書いては消し、資料を増やし、また最初へ戻る。指導教員からは「途中でもいいから送って」と言われている。だが途中を見せれば、理解の浅さがばれる。完成を待っているうちに、締切まで二週間になった。画面には参考文献だけが増え、本文のカーソルは同じ段落で点滅している。点滅を見ている時間まで、作業したことに数えていた。
大学の裏手にある居酒屋へ初めて入ると、奥で無口な常連が文庫本を読んでいた。余白には鉛筆の書き込みが多く、同じ行に何本も線が引かれている。僕が鞄から資料を落とすと、その人は拾わず、散らばった紙が暖房の風で飛ばないよう、湯呑みを一枚の端へ置いた。

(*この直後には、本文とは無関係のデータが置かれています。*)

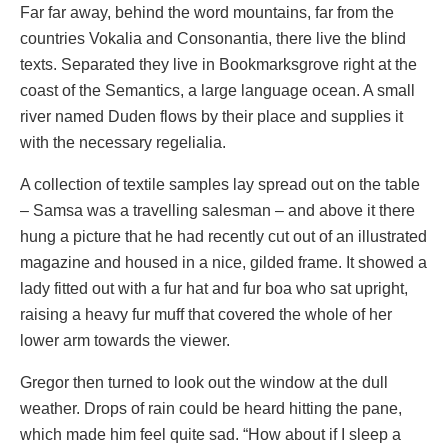
Far far away, behind the word mountains, far from the
countries Vokalia and Consonantia, there live the blind
texts. Separated they live in Bookmarksgrove right at the
coast of the Semantics, a large language ocean. A small
river named Duden flows by their place and supplies it
with the necessary regelialia.
A collection of textile samples lay spread out on the table
– Samsa was a travelling salesman – and above it there
hung a picture that he had recently cut out of an illustrated
magazine and housed in a nice, gilded frame. It showed a
lady fitted out with a fur hat and fur boa who sat upright,
raising a heavy fur muff that covered the whole of her
lower arm towards the viewer.
Gregor then turned to look out the window at the dull
weather. Drops of rain could be heard hitting the pane,
which made him feel quite sad. “How about if I sleep a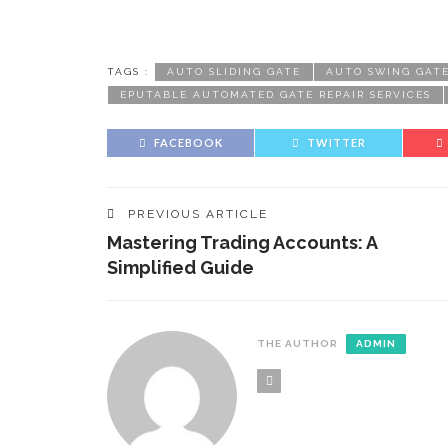
TAGS :
AUTO SLIDING GATE
AUTO SWING GAT
EPUTABLE AUTOMATED GATE REPAIR SERVICES
FACEBOOK
TWITTER
PREVIOUS ARTICLE
Mastering Trading Accounts: A
Simplified Guide
THE AUTHOR
ADMIN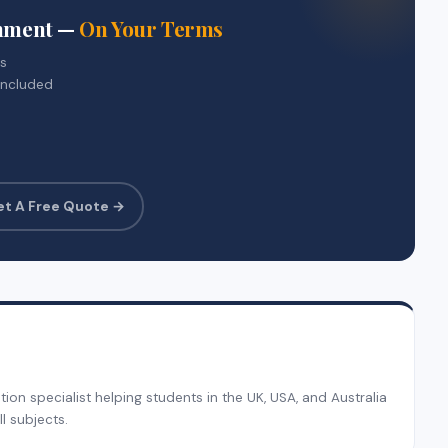
gnment —
On Your Terms
rs
included
et A Free Quote →
on specialist helping students in the UK, USA, and Australia
l subjects.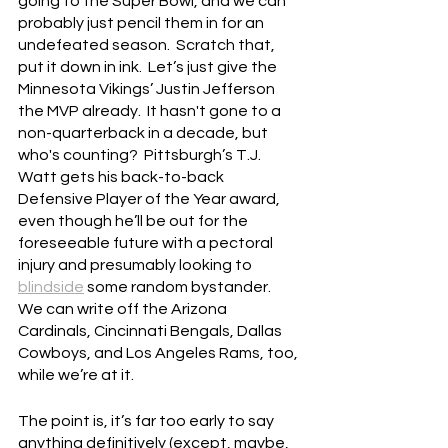
going to the Super Bowl, and we can 
probably just pencil them in for an 
undefeated season.  Scratch that, 
put it down in ink.  Let’s just give the 
Minnesota Vikings’ Justin Jefferson 
the MVP already.  It hasn't gone to a 
non-quarterback in a decade, but 
who's counting?  Pittsburgh’s T.J. 
Watt gets his back-to-back 
Defensive Player of the Year award, 
even though he’ll be out for the 
foreseeable future with a pectoral 
injury and presumably looking to 
blindside
 some random bystander.  
We can write off the Arizona 
Cardinals, Cincinnati Bengals, Dallas 
Cowboys, and Los Angeles Rams, too, 
while we’re at it.
The point is, it’s far too early to say 
anything definitively (except, maybe,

注文した牛蒡つくねが焼き台へ並ぶ。脂が落ち、じゅっと煙が上がった。甘い醤油だれと、土のような牛蒡の匂いが混じる。割ったつくねから湯気が立ち、断面には細い牛蒡が何本も走っていた。
一口噛むと、肉は柔らかいのに、牛蒡の筋が歯へ残った。均一ではない。その筋のおかげで、丸いつくねが崩れずにいる。
「牛蒡、多すぎませんか」
店主に聞くと、返ってきたのは短い言葉だった。
「うちは、これくらい」
正解の比率を説明する気はないらしい。
奥の常連は書き込みだらけのページへ新しい線を引いた。きれいな本にするつもりなら、そんな読み方はしない。読んだ途中の跡を残すための線だった。
僕はスマートフォンで指導教員宛てのメールを開いた。完成版ではなく、今ある第三章までを添付する。件名に『未完成稿』と入れ、論点が定まっていない箇所を三つ書いた。送信前、恥ずかしさで指が止まったが、締切そのものを隠すよりましだった。
明日は返事が怖くても研究室へ行く。赤字で埋まるかもしれない。根本からやり直しになるかもしれない。その不安は皿の外へ置けなかった。
最後のつくねには、いちばん太い牛蒡が入っていた。噛むたびに土の香りが増し、甘いたれの中で、細い筋だけが最後まで形を残した。